**Problem requirements:** Read the lines below. Copy out any that hold the string "Rendered".

**Records:**
☆ ☆ ☆ ☆ ☆ ☆ ☆

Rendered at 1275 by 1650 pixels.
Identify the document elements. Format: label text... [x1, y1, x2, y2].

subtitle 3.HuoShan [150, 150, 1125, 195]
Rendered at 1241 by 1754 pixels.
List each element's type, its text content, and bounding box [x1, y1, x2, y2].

☆ ☆ ☆ ☆ ☆ ☆ ☆

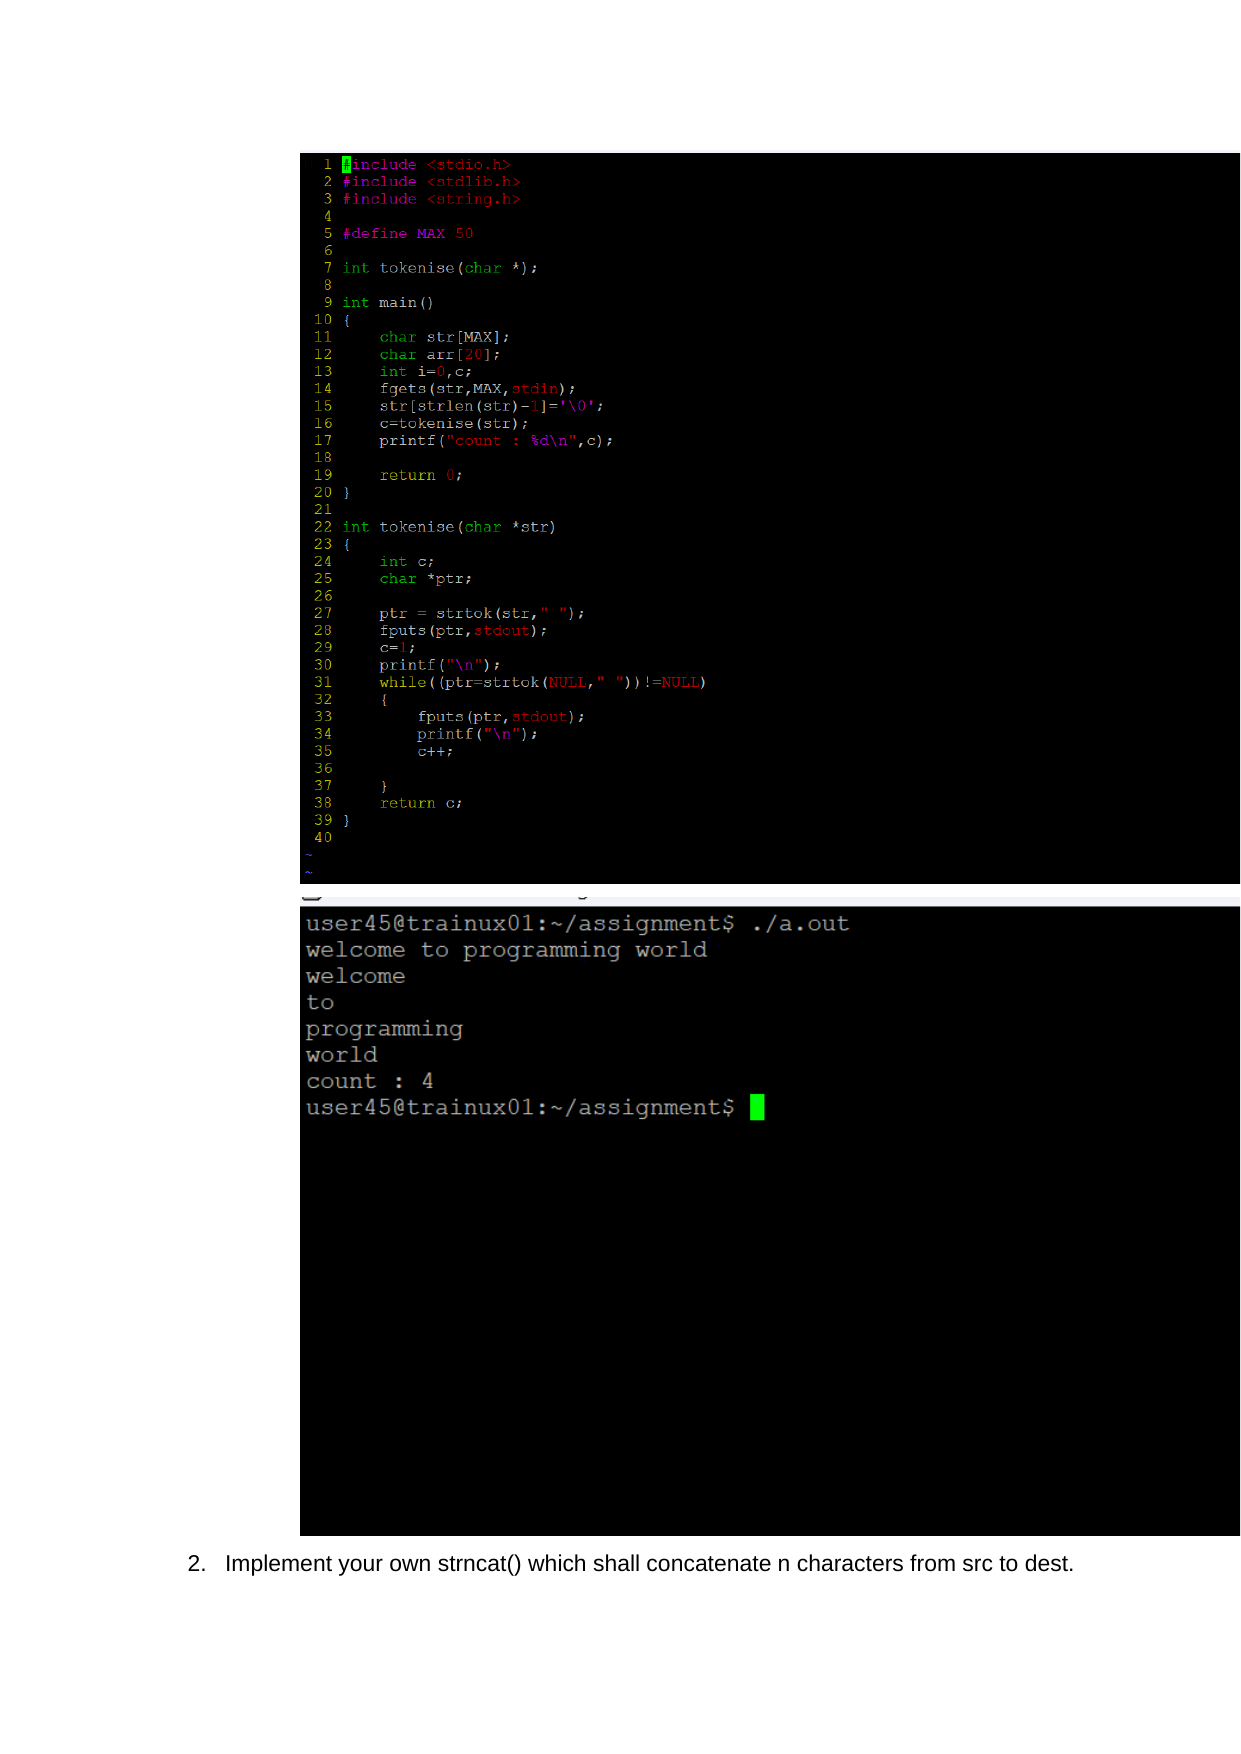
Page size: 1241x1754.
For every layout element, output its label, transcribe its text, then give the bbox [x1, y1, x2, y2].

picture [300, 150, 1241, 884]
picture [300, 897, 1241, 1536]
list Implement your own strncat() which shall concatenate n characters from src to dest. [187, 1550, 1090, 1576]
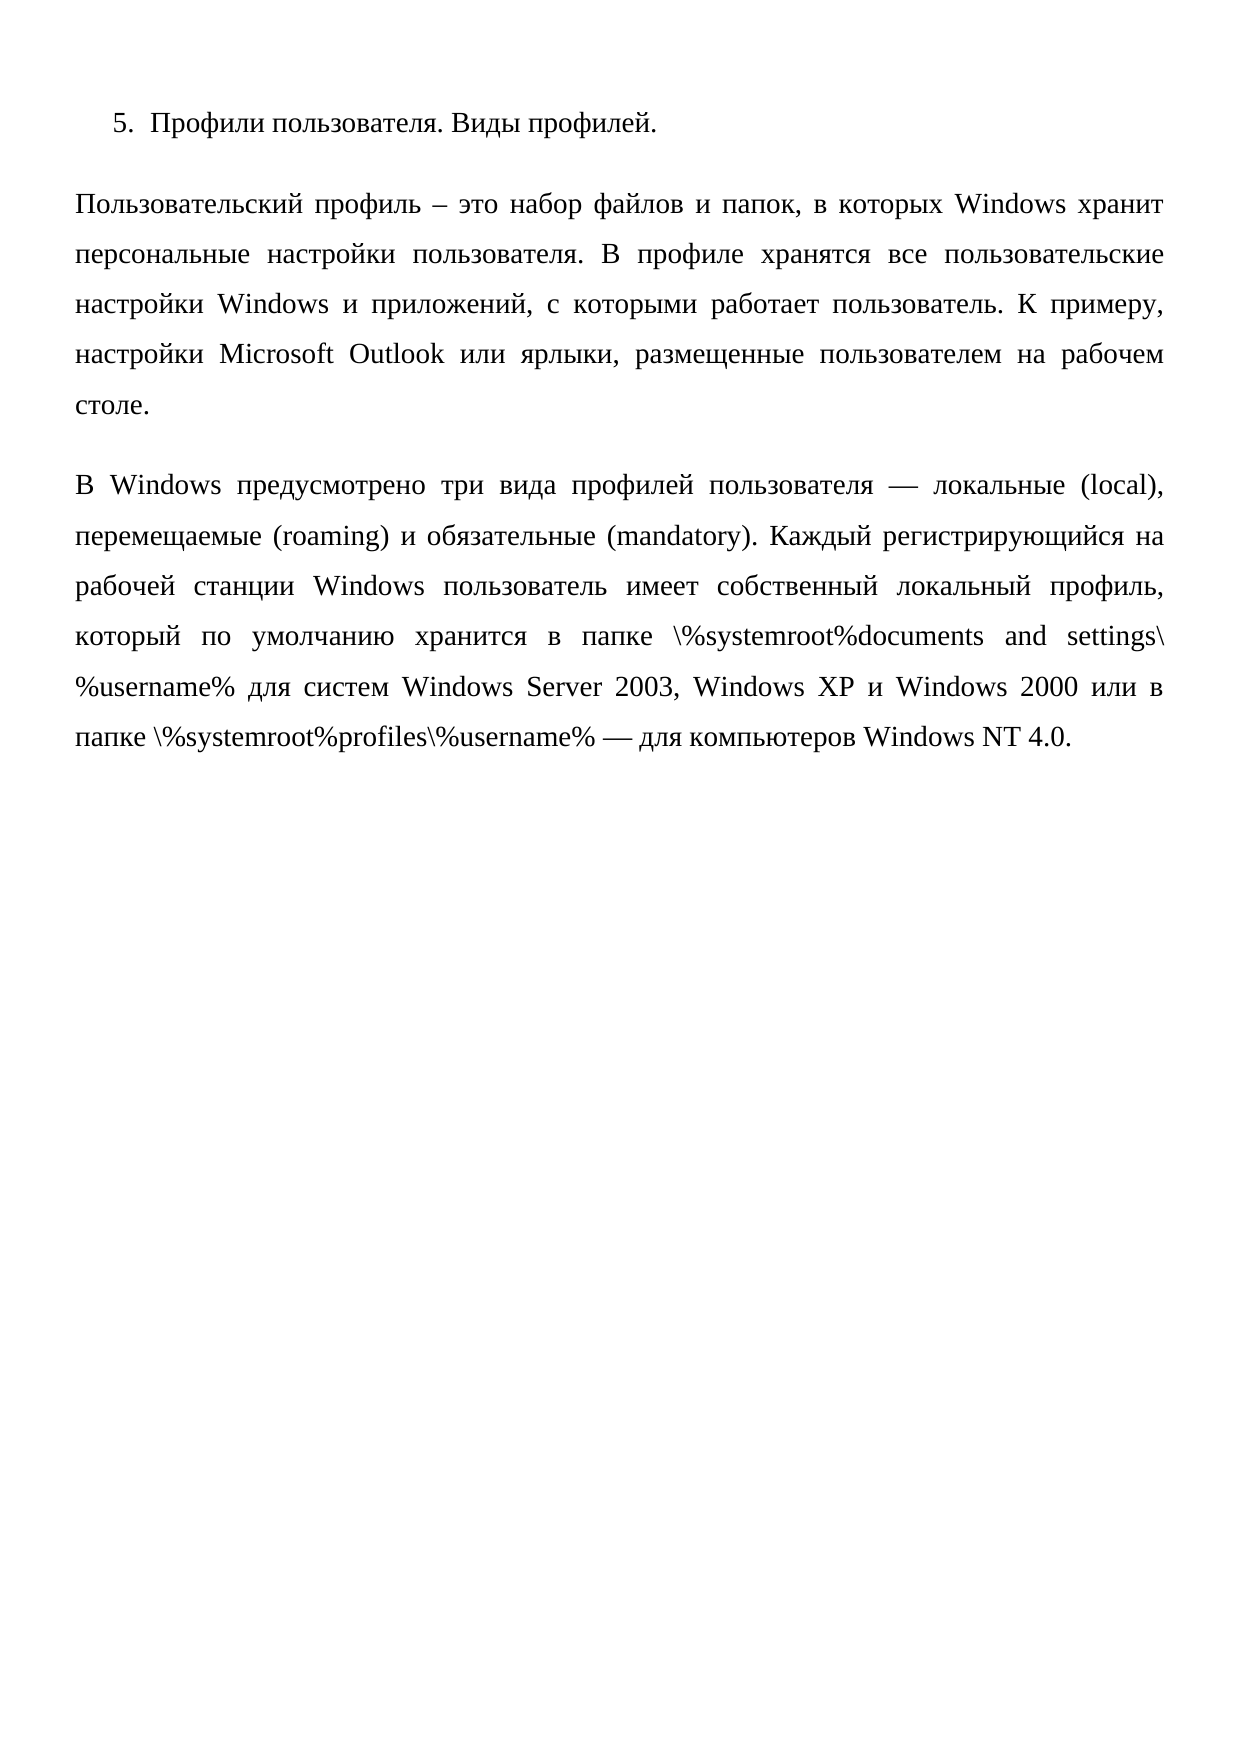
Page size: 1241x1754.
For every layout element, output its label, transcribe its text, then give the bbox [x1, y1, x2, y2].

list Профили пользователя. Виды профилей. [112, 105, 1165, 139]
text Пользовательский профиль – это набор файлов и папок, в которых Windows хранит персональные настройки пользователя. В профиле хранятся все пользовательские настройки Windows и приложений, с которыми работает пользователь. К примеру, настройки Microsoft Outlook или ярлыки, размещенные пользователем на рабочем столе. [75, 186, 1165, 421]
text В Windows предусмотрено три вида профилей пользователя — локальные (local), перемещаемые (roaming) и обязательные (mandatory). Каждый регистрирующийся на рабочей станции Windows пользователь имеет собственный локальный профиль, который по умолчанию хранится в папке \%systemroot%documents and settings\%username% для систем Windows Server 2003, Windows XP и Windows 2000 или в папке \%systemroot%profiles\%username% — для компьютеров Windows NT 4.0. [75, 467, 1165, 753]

☆ ☆ ☆ ☆ ☆ ☆ ☆

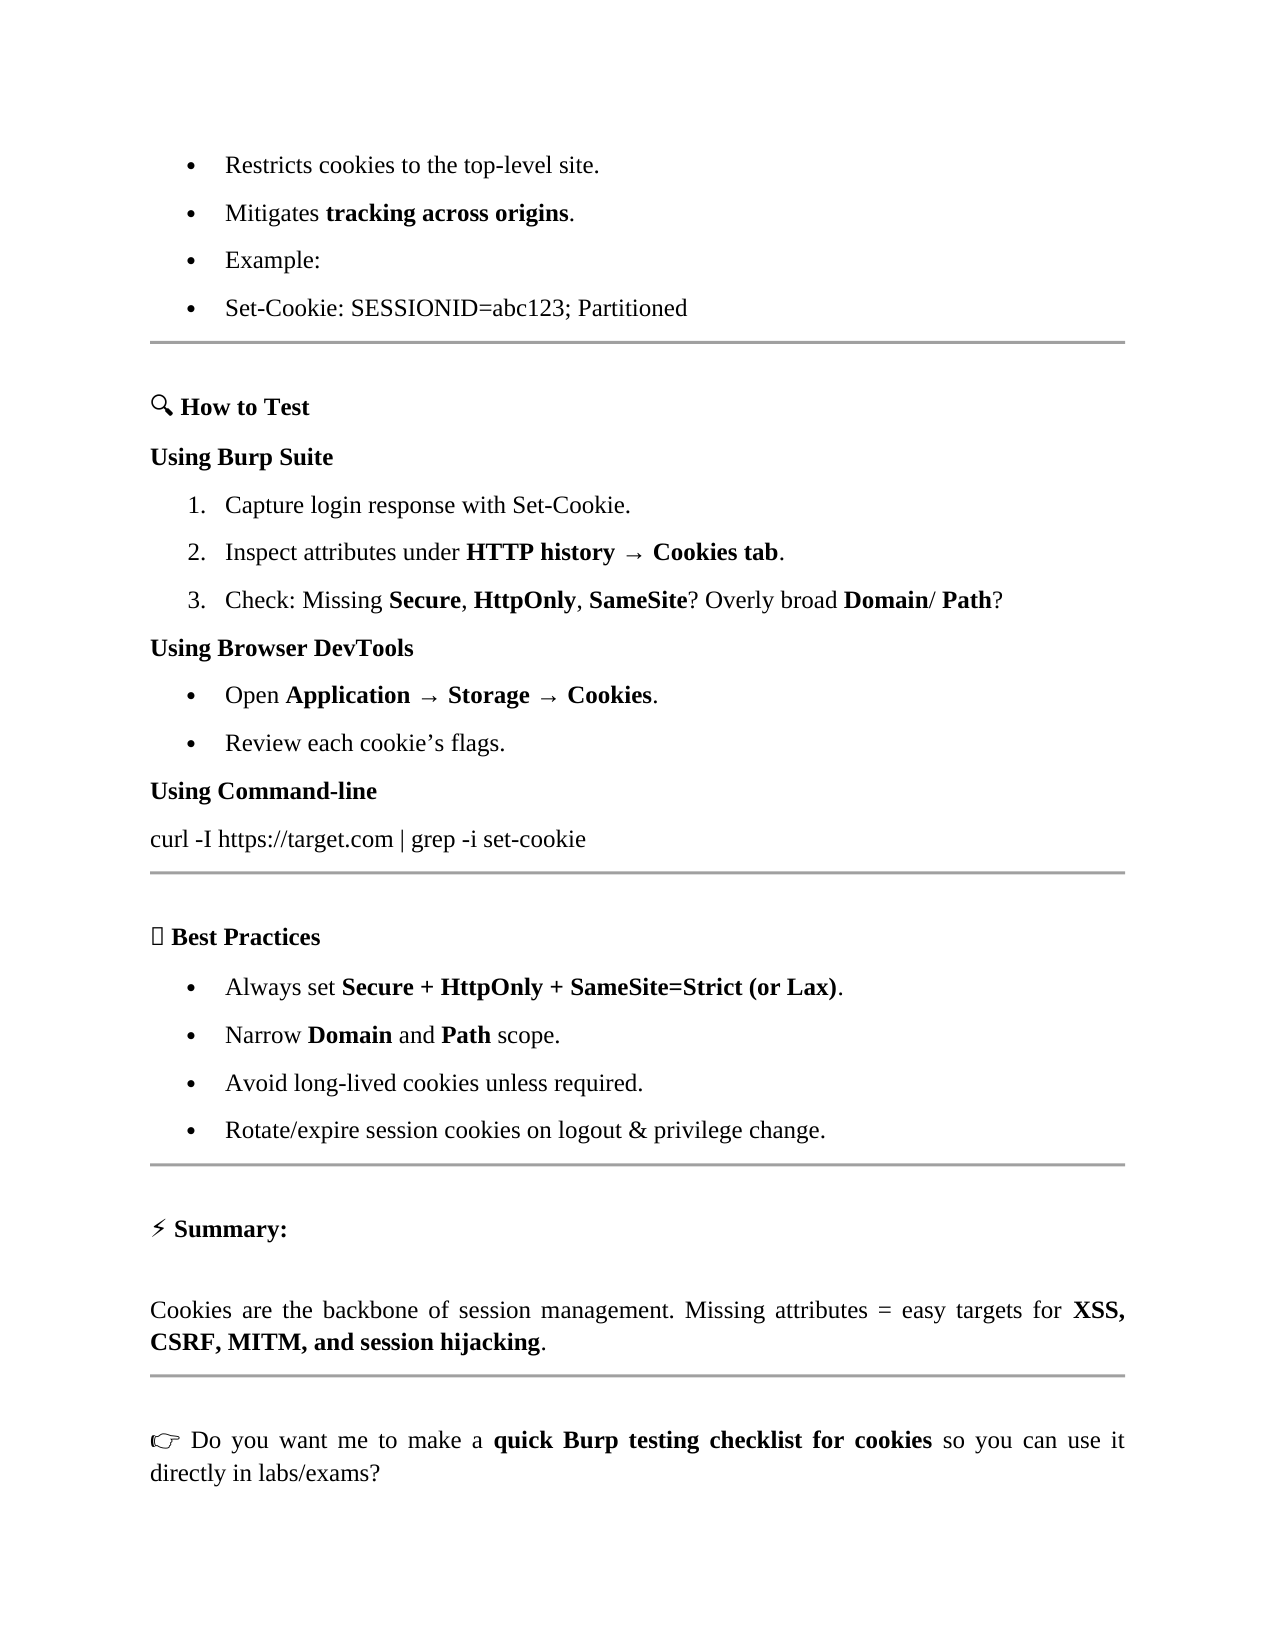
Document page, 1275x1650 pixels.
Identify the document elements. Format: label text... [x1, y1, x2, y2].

☆ ☆ ☆ ☆ ☆ ☆ ☆

**Written response:**
Rendered at 1275 by 1650 pixels.
Rendered at 1241 by 1754 pixels.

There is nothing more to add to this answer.